Travelers heading to the U.S. from Europe might no longer be able to use the long transatlantic flight to catch up on work, or entertain children with movies or TV shows. That’s because the Department of Homeland Security (DHS) is considering banning large electronic devices like laptop computers and tablets from being carried on U.S.-bound flights from Europe.
Such a ban is already in place on U.S.-bound flights from 10 airports in the Middle East.
“[This new ban] would be significant because you’re expanding the amount of countries that the ban would apply to,” says Jeff Price, the owner of Leading Edge Strategies, an aviation security consulting group.
He says DHS must weigh the possibility of a bomb being hidden inside larger electronic devices against the economic impact the ban would have on travelers.

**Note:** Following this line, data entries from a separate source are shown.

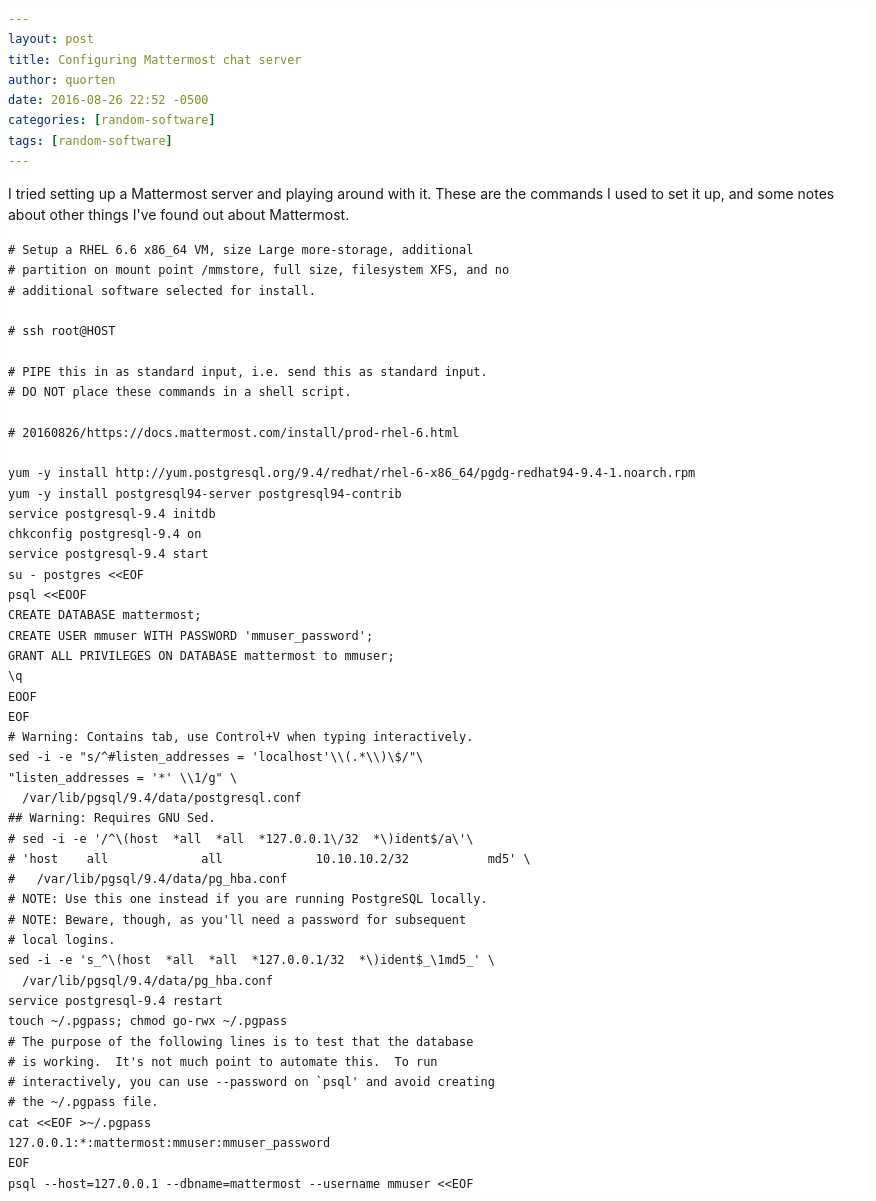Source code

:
 ```yaml
---
layout: post
title: Configuring Mattermost chat server
author: quorten
date: 2016-08-26 22:52 -0500
categories: [random-software]
tags: [random-software]
---
```


I tried setting up a Mattermost server and playing around with it.
These are the commands I used to set it up, and some notes about other
things I've found out about Mattermost.



```
# Setup a RHEL 6.6 x86_64 VM, size Large more-storage, additional
# partition on mount point /mmstore, full size, filesystem XFS, and no
# additional software selected for install.

# ssh root@HOST

# PIPE this in as standard input, i.e. send this as standard input.
# DO NOT place these commands in a shell script.

# 20160826/https://docs.mattermost.com/install/prod-rhel-6.html

yum -y install http://yum.postgresql.org/9.4/redhat/rhel-6-x86_64/pgdg-redhat94-9.4-1.noarch.rpm
yum -y install postgresql94-server postgresql94-contrib
service postgresql-9.4 initdb
chkconfig postgresql-9.4 on
service postgresql-9.4 start
su - postgres <<EOF
psql <<EOOF
CREATE DATABASE mattermost;
CREATE USER mmuser WITH PASSWORD 'mmuser_password';
GRANT ALL PRIVILEGES ON DATABASE mattermost to mmuser;
\q
EOOF
EOF
# Warning: Contains tab, use Control+V when typing interactively.
sed -i -e "s/^#listen_addresses = 'localhost'\\(.*\\)\$/"\
"listen_addresses = '*'	\\1/g" \
  /var/lib/pgsql/9.4/data/postgresql.conf
## Warning: Requires GNU Sed.
# sed -i -e '/^\(host  *all  *all  *127.0.0.1\/32  *\)ident$/a\'\
# 'host    all             all             10.10.10.2/32           md5' \
#   /var/lib/pgsql/9.4/data/pg_hba.conf
# NOTE: Use this one instead if you are running PostgreSQL locally.
# NOTE: Beware, though, as you'll need a password for subsequent
# local logins.
sed -i -e 's_^\(host  *all  *all  *127.0.0.1/32  *\)ident$_\1md5_' \
  /var/lib/pgsql/9.4/data/pg_hba.conf
service postgresql-9.4 restart
touch ~/.pgpass; chmod go-rwx ~/.pgpass
# The purpose of the following lines is to test that the database
# is working.  It's not much point to automate this.  To run
# interactively, you can use --password on `psql' and avoid creating
# the ~/.pgpass file.
cat <<EOF >~/.pgpass
127.0.0.1:*:mattermost:mmuser:mmuser_password
EOF
psql --host=127.0.0.1 --dbname=mattermost --username mmuser <<EOF
```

“It’s a draconian effort to try and prevent this particular type of attack because it impacts aviation so much,” he says.
Price says all the ban does “is ratchet up the difficulty” of carrying out such an attack and that there will always be gaps in airline security.
“The problem with this is you’ve just killed business productivity throughout the world,” Price says. “This is fine short-term to stop something that might be headed our way, but long-term this is not a solution.”
He says airports could consider instituting random explosive trace screenings of individual laptops. Airports could also upgrade their screening technology, but this would only be a country-specific fix that would be costly.
European and American officials are scheduled to meet Wednesday to discuss aviation security, which leads Price to think the ban will eventually be adopted.
“Unfortunately when stuff like this happens it doesn’t go away right way, sometimes if ever,” he says. “So I think there needs to be a longer-term solution.”